Je puis observer actuellement à la Salpêtrière, une hystérique enceinte et qui offre, soit dit en passant, le phénomène sur lequel j’ai déjà eu à insister, l’élévation des zones douloureuses ovariennes[1] ; Cette femme prétendait qu’il lui suffit d’entrer dans le cabinet du laboratoire de photographie qui ne reçoit que de la lumière rouge pour que les mouvements du fœtus se produisent immédiatement ; il m’a été facile de vérifier la réalité du fait à plusieurs reprises. Une autre femme m’a donné un renseignement analogue ; mais je n’ai pu le vérifier directement.

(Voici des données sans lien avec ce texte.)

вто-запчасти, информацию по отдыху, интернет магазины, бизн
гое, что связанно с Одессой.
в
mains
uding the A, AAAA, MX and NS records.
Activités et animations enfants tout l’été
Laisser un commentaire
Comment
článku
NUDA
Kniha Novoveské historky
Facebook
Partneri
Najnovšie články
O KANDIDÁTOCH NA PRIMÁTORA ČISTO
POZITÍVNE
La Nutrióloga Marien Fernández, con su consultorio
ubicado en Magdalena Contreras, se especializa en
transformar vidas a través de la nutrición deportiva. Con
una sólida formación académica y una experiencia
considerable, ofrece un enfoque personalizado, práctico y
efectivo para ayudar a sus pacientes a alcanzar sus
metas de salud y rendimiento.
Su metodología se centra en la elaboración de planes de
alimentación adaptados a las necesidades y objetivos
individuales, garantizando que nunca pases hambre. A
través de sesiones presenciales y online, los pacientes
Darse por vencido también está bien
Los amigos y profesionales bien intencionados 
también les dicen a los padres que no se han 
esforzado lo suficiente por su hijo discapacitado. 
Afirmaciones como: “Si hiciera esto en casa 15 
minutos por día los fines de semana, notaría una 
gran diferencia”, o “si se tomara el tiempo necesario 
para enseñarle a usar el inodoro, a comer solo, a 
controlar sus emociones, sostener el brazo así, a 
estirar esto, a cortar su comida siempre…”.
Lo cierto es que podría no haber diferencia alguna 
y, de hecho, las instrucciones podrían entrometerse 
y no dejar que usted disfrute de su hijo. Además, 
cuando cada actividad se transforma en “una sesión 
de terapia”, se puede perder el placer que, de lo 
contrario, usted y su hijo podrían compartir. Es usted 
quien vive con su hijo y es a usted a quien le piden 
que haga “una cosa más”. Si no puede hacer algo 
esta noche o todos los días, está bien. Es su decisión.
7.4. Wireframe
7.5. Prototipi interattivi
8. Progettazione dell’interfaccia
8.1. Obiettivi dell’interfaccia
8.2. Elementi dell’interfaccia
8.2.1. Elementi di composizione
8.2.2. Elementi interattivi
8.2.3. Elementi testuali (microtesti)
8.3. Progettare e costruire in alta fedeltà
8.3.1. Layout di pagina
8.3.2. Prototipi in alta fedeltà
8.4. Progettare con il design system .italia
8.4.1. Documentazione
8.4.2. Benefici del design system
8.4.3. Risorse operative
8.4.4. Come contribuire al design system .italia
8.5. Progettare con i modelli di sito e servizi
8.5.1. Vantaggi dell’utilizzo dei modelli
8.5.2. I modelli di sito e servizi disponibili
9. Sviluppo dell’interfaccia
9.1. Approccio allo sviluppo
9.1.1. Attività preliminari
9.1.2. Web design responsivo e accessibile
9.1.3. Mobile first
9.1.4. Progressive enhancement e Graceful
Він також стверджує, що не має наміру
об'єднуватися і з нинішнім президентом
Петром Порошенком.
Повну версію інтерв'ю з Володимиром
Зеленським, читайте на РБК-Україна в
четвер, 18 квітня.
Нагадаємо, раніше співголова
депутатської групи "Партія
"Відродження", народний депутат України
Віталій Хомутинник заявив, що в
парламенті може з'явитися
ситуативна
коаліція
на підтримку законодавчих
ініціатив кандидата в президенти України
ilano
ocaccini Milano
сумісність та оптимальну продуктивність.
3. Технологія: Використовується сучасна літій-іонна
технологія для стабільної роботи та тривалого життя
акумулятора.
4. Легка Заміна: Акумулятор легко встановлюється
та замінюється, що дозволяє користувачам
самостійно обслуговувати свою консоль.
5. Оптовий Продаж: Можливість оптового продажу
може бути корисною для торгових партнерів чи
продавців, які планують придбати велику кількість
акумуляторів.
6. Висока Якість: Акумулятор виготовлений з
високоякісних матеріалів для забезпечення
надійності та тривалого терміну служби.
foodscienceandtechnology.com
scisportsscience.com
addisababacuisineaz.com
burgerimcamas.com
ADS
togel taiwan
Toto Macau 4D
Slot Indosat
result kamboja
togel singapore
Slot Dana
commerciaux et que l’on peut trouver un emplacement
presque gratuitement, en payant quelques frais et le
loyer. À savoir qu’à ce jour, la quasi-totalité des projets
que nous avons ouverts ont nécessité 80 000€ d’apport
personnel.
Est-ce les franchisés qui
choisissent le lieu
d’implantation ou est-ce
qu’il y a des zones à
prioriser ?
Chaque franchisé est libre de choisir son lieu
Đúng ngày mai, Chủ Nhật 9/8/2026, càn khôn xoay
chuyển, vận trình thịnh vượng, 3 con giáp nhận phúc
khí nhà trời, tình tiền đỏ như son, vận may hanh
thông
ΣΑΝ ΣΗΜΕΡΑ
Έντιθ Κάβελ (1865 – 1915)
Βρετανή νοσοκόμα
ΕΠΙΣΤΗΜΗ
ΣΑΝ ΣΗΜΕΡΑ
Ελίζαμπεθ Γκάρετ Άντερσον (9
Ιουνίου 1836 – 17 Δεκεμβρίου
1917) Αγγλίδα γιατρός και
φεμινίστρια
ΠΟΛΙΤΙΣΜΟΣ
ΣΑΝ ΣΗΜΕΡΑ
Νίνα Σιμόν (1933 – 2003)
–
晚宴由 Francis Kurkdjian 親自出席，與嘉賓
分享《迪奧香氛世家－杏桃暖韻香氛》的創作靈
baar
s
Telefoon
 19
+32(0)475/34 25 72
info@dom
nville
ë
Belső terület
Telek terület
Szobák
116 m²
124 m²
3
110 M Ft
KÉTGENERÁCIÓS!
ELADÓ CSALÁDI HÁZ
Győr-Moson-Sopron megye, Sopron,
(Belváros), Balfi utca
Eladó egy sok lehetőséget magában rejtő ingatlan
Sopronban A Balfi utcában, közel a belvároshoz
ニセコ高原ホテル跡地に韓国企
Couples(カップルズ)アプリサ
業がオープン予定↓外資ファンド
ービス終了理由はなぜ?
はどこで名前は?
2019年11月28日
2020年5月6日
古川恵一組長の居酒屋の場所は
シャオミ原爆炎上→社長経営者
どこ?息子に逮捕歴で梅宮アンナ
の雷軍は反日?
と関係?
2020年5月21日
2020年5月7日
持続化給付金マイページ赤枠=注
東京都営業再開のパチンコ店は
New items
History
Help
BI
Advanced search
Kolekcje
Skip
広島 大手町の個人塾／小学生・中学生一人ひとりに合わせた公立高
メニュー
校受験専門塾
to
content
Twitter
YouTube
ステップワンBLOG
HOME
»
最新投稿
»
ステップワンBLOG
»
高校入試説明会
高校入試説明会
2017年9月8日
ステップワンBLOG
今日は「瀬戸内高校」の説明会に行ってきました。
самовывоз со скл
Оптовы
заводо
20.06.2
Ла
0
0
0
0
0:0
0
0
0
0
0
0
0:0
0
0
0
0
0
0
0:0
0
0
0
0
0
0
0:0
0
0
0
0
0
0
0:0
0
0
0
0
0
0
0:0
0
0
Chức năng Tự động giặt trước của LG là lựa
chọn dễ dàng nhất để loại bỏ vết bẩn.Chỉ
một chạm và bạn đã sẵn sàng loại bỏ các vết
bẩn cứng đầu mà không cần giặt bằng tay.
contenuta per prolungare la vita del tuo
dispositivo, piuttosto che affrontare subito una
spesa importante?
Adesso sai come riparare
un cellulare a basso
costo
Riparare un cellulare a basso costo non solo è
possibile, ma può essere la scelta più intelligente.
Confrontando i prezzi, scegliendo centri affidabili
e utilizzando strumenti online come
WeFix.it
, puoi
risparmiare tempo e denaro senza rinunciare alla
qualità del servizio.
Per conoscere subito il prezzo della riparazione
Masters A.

Un autre exemple de l’intensité plus marquée des excitations du fœtus est fournie par un autre fait que j’ai communiqué à la Société de biologie[2] et relatif à une jeune femme morphinique, chez laquelle les accidents propres à l’abstinence de morphine se manifestaient surtout d’abord par des mouvements spasmodiques du fœtus qui nécessitaient rapidement la reprise du poison. J’ai eu occasion de faire depuis des remarques analogues chez une femme soumise à l’action du bromure de potassium.

La facilité avec laquelle on peut provoquer les mouvements du fœtus par des excitants sensoriels agissant sur la mère, permettent de soutenir que tous les mouvements dits actifs du fœtus, sont en réalité des mouvements réflexes consécutifs à une excitation dont la mère peut n’avoir pas conscience.

J’ai fait remarquer précédemment que lorsqu’un sujet est fatigué, est en état de faiblesse irritable, comme disent les Anglais, ses réactions aux excitations sensitives ou sensorielles sont beaucoup plus intenses. Cette circonstance nous explique comment les mouvements du fœtus sont plus énergiques à certaines heures de la journée, précisément à celles où la mère, consciemment ou non, se trouve rela-

  1. Bull. Soc. biol., 1881.
  2. Morphinisme et grossesse (Bull. Soc. biol., 1882).